PET Scan showed conglomerate hypermetabolic LNs in the bilateral retroperitoneum, measuring 9.3cm on the R and 8.0cm on the L, SUV max 4.4. Diffusely hypermetabolic appearance of the axial skeleton. Splenomegaly.
LN biopsy performed with final path read for smooth muscle tumor.
Given the HRCT findings along with chylous pleural and ascitic fluid and biopsy showing smooth muscle tumor, there is high likelihood Lymphangioleiomyomatosis (LAM) is the diagnosis.

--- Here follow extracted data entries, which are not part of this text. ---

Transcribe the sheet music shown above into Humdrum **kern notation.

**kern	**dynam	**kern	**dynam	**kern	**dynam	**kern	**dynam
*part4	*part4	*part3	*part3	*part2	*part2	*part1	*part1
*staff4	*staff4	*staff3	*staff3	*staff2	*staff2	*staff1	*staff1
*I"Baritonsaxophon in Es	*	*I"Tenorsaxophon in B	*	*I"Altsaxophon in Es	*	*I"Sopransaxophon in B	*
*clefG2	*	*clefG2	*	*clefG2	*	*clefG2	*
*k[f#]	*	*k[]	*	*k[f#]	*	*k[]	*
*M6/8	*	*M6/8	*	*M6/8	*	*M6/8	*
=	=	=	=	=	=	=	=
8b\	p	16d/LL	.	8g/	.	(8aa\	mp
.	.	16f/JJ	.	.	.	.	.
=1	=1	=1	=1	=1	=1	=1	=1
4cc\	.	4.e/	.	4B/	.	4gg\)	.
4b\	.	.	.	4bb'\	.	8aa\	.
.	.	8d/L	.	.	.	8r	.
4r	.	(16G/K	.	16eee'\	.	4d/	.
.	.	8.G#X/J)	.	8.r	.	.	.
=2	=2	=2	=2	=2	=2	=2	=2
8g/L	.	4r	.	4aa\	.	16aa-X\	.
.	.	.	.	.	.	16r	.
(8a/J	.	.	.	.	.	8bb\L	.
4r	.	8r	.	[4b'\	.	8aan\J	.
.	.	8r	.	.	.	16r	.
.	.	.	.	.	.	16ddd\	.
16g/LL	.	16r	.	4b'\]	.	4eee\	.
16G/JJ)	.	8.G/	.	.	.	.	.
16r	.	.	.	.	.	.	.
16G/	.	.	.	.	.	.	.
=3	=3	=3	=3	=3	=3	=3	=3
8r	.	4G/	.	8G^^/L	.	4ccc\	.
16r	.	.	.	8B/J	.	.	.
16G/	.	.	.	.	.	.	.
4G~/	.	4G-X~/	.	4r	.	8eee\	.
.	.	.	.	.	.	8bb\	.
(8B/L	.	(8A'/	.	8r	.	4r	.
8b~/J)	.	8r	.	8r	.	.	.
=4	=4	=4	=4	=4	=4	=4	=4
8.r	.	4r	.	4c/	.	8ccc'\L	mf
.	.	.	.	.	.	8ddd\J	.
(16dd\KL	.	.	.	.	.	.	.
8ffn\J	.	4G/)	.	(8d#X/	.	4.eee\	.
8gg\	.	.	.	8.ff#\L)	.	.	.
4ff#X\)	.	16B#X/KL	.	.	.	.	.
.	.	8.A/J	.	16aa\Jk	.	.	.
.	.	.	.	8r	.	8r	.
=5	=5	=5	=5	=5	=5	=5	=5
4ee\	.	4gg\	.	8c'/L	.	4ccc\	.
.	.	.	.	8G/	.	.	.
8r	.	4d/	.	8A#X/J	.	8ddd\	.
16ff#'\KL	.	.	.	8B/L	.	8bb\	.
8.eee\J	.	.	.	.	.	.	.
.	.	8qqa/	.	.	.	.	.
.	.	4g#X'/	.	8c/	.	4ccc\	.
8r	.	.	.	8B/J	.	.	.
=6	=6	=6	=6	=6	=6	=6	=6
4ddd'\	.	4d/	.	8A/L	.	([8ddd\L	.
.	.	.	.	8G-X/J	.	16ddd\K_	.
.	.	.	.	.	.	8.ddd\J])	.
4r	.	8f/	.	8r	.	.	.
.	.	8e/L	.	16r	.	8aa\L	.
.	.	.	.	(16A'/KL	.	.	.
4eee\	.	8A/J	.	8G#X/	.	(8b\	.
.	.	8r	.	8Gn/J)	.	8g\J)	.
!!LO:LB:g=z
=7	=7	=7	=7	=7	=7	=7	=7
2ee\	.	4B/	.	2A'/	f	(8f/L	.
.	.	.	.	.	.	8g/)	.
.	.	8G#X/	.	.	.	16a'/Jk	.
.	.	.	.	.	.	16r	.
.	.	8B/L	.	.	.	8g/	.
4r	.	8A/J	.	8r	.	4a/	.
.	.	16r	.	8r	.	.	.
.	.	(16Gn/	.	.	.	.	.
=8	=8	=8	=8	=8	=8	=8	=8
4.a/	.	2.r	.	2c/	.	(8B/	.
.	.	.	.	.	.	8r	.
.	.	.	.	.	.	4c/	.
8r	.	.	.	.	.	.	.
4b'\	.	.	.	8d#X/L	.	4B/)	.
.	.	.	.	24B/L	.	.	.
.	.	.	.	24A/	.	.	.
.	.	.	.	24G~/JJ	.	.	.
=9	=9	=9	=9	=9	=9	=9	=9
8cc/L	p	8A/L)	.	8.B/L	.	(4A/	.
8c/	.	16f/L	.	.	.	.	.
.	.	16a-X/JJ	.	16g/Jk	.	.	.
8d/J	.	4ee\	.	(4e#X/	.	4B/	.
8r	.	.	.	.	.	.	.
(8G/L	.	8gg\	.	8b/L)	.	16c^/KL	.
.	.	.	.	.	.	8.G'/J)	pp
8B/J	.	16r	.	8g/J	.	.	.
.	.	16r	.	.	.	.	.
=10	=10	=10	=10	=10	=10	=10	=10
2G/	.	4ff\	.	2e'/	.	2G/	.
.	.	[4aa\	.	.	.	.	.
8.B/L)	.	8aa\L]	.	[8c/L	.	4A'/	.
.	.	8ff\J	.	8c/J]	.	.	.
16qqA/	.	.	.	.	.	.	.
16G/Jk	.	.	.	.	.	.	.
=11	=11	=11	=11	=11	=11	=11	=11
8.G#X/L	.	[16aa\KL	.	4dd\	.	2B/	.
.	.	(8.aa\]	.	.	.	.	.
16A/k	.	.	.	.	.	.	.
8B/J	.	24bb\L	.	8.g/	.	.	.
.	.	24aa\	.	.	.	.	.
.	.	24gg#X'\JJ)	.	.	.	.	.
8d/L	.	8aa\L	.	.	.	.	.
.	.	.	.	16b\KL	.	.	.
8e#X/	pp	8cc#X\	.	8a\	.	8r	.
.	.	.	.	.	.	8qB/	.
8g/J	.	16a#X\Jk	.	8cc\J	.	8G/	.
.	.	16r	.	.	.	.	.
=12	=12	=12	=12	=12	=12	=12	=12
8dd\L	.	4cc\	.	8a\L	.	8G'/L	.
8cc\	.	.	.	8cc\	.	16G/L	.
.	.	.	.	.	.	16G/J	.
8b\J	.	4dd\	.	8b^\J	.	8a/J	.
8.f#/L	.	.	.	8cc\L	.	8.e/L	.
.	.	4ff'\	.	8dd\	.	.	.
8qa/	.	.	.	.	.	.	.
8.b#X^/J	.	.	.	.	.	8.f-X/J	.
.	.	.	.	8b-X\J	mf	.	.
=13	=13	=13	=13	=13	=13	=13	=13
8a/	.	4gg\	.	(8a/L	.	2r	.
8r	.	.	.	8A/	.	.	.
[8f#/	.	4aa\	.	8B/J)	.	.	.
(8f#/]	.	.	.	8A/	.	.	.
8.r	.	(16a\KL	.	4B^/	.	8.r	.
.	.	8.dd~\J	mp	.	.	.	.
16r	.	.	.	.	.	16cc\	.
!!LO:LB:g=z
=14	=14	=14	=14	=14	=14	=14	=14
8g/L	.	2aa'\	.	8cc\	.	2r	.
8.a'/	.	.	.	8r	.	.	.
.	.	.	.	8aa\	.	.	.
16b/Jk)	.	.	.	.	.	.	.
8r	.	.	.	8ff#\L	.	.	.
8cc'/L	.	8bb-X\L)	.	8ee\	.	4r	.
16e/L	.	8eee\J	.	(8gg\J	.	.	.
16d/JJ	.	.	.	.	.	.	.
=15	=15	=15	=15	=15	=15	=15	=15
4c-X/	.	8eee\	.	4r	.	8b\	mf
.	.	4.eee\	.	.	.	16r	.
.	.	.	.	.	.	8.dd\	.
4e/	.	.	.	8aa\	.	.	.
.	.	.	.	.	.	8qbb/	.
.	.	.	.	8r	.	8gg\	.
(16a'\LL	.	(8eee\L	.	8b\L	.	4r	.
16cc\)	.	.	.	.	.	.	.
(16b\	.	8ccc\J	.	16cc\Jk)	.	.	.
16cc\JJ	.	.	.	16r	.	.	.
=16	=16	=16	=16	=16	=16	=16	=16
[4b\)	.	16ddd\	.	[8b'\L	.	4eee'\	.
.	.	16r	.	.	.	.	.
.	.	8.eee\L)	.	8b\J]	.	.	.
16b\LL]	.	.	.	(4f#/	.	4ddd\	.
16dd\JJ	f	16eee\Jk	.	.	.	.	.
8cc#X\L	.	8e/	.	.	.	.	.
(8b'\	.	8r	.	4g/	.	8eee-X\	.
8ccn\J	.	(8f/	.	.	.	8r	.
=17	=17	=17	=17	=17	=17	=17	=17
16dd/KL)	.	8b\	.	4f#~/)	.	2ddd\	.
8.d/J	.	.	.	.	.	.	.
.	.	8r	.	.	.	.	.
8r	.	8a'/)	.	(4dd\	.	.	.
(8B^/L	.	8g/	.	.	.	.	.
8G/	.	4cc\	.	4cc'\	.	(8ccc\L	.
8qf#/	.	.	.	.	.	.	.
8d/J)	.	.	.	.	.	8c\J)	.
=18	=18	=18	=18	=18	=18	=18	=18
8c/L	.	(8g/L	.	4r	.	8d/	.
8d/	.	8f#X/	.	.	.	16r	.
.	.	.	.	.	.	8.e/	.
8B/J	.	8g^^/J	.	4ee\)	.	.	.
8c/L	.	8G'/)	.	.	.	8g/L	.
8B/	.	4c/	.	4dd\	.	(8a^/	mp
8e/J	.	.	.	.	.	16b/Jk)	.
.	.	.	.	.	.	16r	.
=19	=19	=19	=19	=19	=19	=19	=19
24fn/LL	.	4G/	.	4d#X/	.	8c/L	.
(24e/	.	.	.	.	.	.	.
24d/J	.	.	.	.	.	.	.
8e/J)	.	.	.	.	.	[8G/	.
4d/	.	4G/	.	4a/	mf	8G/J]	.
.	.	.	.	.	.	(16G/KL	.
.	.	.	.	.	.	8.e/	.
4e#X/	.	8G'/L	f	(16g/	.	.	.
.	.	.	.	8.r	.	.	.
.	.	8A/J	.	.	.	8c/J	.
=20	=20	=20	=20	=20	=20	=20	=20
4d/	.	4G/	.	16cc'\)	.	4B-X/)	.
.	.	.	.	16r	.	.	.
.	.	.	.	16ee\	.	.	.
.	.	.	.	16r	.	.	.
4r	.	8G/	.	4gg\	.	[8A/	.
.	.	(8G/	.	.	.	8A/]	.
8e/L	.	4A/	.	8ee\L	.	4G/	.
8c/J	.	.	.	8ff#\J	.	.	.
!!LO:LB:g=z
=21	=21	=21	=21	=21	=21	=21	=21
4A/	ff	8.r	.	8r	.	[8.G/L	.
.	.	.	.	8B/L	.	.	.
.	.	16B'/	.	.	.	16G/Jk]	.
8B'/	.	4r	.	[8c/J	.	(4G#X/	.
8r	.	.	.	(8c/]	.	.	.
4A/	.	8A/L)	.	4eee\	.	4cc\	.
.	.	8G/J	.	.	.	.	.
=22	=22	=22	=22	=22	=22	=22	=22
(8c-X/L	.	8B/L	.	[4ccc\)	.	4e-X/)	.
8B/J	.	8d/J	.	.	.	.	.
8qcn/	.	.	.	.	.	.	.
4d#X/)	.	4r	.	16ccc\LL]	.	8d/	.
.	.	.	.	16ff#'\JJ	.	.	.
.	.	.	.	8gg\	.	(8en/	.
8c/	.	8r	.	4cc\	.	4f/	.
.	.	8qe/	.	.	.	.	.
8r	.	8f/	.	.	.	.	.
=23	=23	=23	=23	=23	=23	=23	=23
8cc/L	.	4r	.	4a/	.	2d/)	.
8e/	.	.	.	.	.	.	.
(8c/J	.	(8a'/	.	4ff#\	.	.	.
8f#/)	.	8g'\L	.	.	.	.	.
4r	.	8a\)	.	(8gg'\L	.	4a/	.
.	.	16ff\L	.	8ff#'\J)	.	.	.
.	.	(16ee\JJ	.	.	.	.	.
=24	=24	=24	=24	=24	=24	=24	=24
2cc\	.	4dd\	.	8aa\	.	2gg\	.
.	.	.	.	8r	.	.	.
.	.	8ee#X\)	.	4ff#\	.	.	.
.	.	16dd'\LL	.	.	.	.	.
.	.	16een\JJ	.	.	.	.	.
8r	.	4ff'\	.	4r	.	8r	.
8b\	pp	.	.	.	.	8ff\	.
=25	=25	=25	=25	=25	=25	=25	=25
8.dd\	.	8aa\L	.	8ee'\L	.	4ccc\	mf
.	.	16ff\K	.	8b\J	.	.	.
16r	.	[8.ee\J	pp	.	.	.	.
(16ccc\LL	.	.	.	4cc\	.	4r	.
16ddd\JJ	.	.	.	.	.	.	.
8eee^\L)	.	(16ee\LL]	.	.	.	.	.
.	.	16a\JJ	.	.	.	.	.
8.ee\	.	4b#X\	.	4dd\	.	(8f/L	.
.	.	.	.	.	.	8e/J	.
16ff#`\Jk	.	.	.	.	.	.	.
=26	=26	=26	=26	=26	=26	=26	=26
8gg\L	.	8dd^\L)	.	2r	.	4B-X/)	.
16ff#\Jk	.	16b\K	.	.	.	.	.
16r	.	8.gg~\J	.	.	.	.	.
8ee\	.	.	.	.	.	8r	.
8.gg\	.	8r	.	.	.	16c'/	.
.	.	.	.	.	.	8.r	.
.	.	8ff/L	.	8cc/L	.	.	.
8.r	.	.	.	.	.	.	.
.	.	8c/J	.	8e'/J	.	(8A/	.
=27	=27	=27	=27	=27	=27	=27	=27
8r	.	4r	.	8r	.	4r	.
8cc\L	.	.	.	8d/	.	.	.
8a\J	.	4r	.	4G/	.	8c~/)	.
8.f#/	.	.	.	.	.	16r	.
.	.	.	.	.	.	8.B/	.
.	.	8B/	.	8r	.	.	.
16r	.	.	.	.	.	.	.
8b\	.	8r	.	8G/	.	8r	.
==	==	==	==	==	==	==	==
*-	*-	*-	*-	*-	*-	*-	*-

Treatment: After infection was ruled out, the patient was started on Sirolimus for treatment of LAM. She was able to improve and discharged with Pulmonology and Oncology outpatient follow up.
Take home points:
- Chylous Asites = TG >200 suggests it; Common causes: malignancy (lymphomas, neuroendocrine, sarcomas, leukemias), cirrhosis, trauma/surgery, TB, congenital malformation
- Lymphangioleiomyomatosis (LAM) is a rare disease that almost exclusively affects reproductive age women (age 30-40) with abnormal proliferation of smooth muscles cells. It is characterized by lung cysts, lymphatic abnormalities, angiomyolipomas (kidneys), and retroperitoneal lymphadenopathy. This is associated with tuberous sclerosis complex.
- Diagnose with HRCT and clinical findings/biopsy. Can send for VEGF-D levels which will be elevated In these patients.
- Management: encourage healthy diet and exercise, avoid estrogen containing medications, bronchodilators, Sirolimus (mTOR inhibitor), consider lung transplant if severe.